I tried to maintain my distance, but I could not keep myself outside the debate on, “Girls and men cannot stay in the same home.” 

First, it is no secret that the prime minister has this view. He wants women and men in Turkey to base their lives on Islamic rules of life. For the last few years, he has not seen any harm in expressing his views in this direction more and more frequently; from, “We will raise a pious generation,” to suggesting an abortion regulation; from “covering up is the order of religion,” to stating that women and men are not equal.

In a steadily increasing dose, religion and politics are intermingling. In all political subjects, the reference is religion. Where, with whom, and how a student is living is determined according to the same conservative Islamic perspective. He gives us the message, “This is how it is according to us, the rest is up to you.” Nobody seems to consider that we are talking about adults, and that who these are staying with and how should not even concern their families anymore. 

The same age group is enthusiastically encouraged to get married and to bear children but… Only as long as there is a marriage, then there is no problem! 

His aides and advisors are once more engaged in major efforts to correct “misunderstandings” and “fabricated news.” 

“We do not have the authority to monitor homes,” said Deputy PM Bülent Arınç. Oh God, the government is almost sorry that it cannot raid houses and separate girls and boys. 

But, don’t worry. If our state wants to, it can very well find an excuse and raid student accommodation. It would name this, “propaganda of the terror organization.” And that would be it!

The chief advisor stated that the prime minister was actually referring to “apartment building style” places. Well, isn’t this worse? The government, bored with governing the country, is now preparing for building management, right? 

We, on the other hand, have gotten so used to the prime minister “managing” everything by giving orders; we believe that he actually said such a thing to the Denizli governor.
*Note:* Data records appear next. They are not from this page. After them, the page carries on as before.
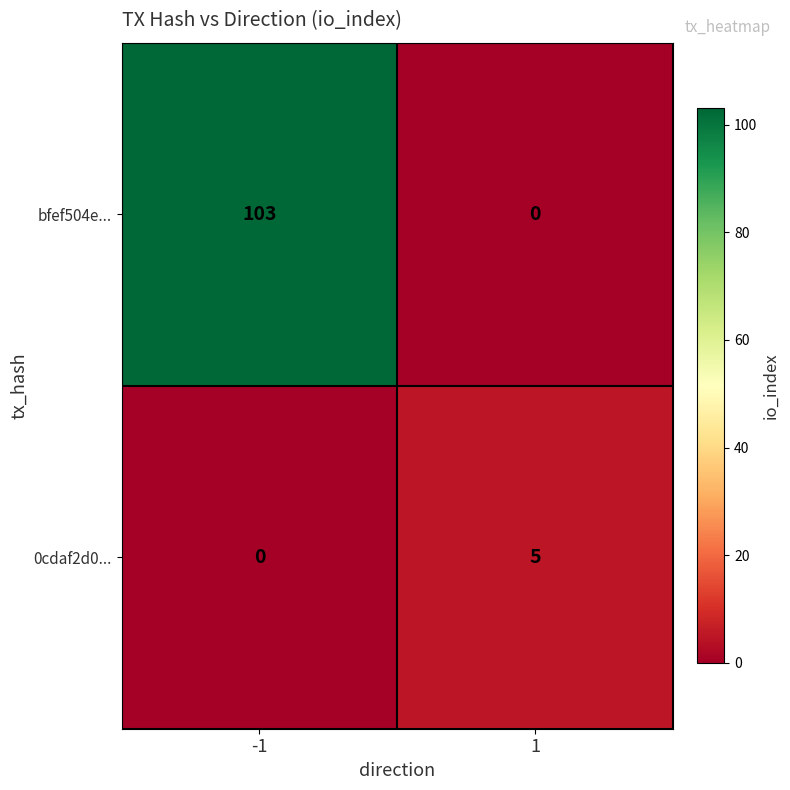

The 0cdaf2d0... series shows 5 at 1. True or false?

True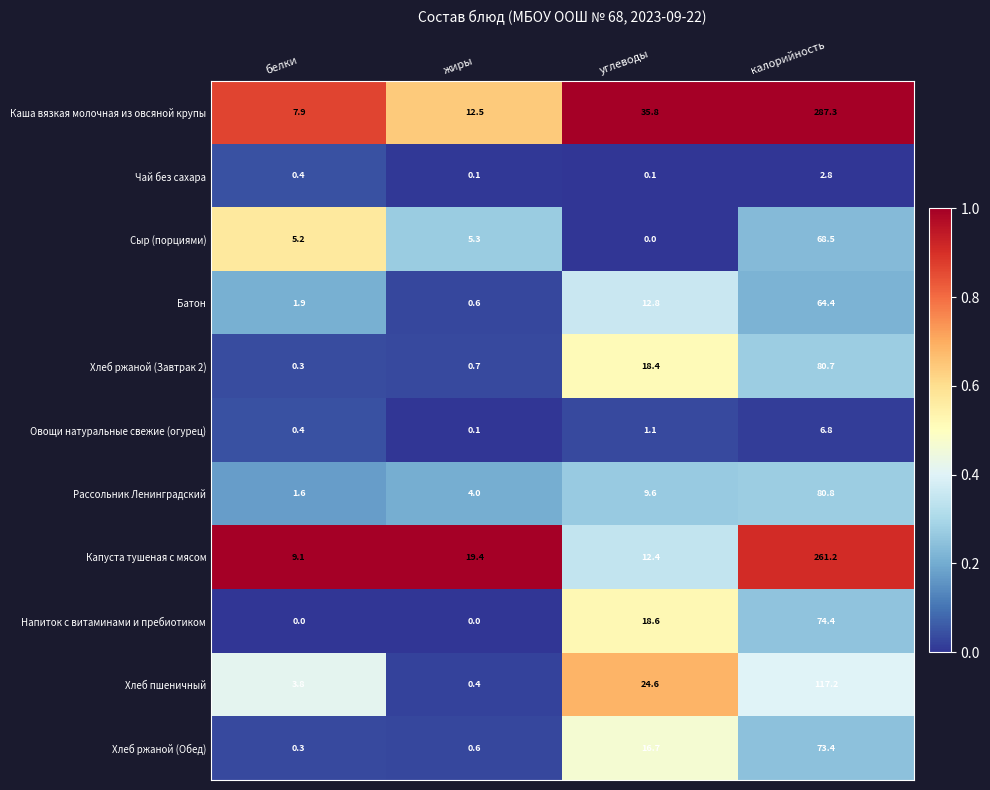

At which label is Напиток с витаминами и пребиотиком closest to 37?

углеводы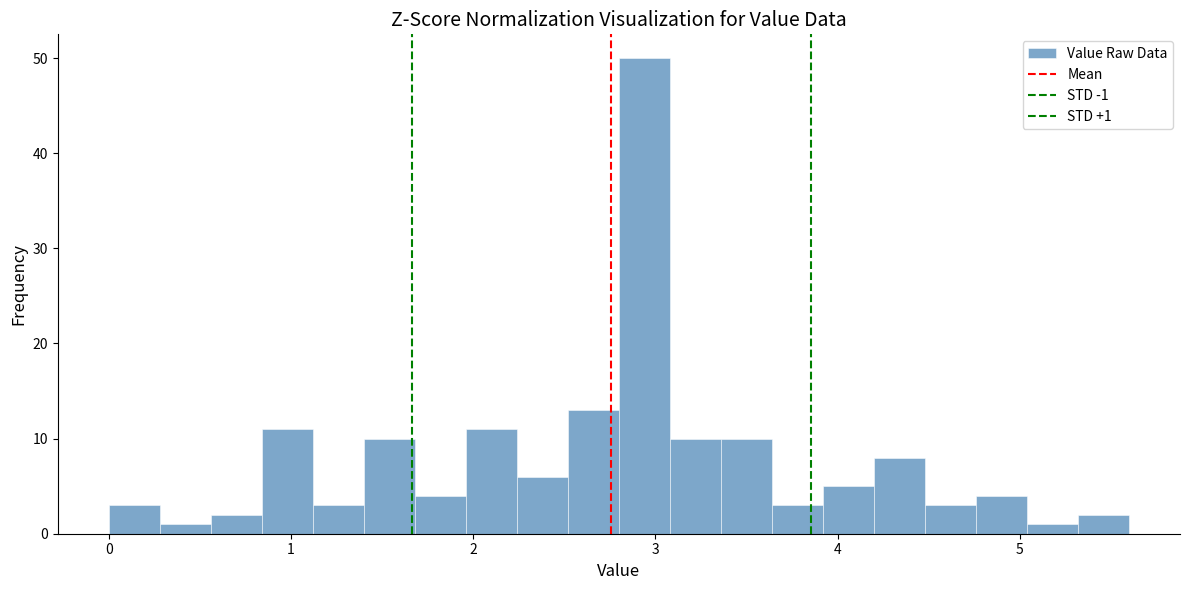

Around what value on the x-axis is the tallest bar? Give the approximate position of its centre, as read against the axis.

2.9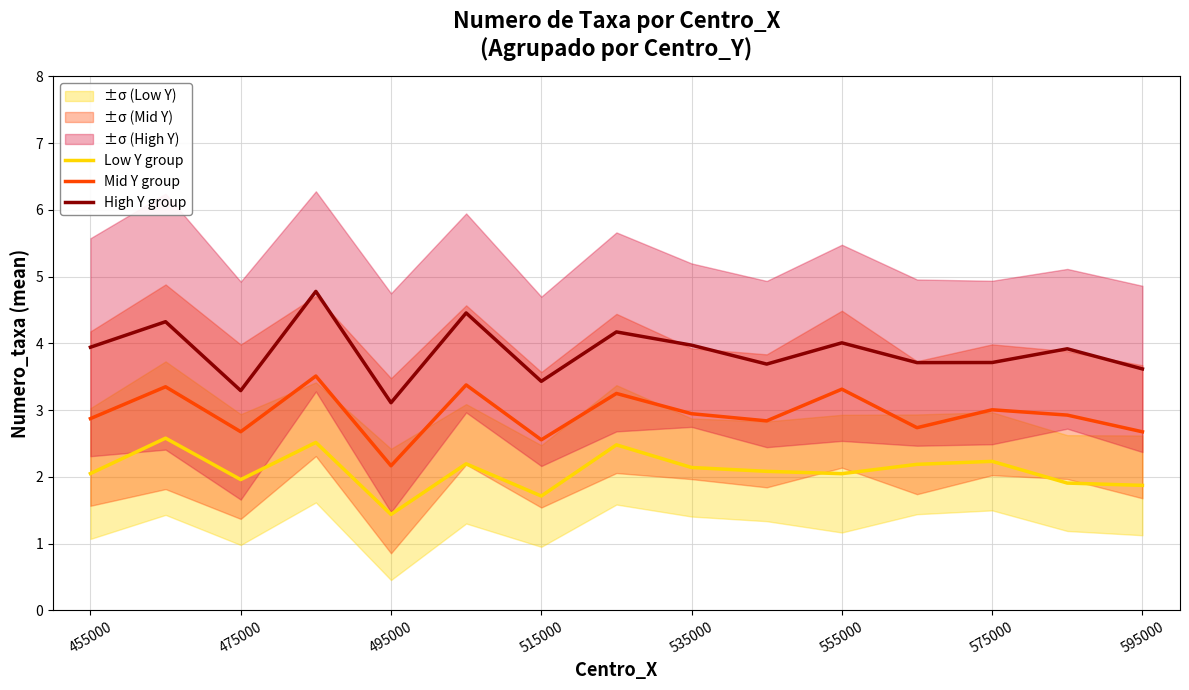

The Low Y group series shows 4.6 at 475000. True or false?

False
Anyway, we already know that everybody would stand to attention before the sole displeasure of the prime minister, that even if the prime minister did not actually say it, everybody would regard this as a duty. For this reason, we write the most improbable things as if it were a news story. It must, again, be entirely our fault.

No rent to students 

The students in this country have suffered a lot, at all times. It is already a major problem for them to find accommodation. They are now being further excluded, poor things. 

Gender discrimination is engraved in our genes. In Anatolia, if you go to a restaurant as a group of girls and boys together, they make you sit in the family section. As if all the other men in the restaurant are perverts! 

The same mentality goes for co-ed homes. It is being considered that opposite sexes will definitely be involved in sex, which is why it is not considered appropriate. But what they are involved in is their own business; it is not the state’s business to go into the bedroom. 

Mehveş Evin is a columnist for daily Milliyet in which this piece was published on Nov. 6. It was translated into English by the Daily News staff.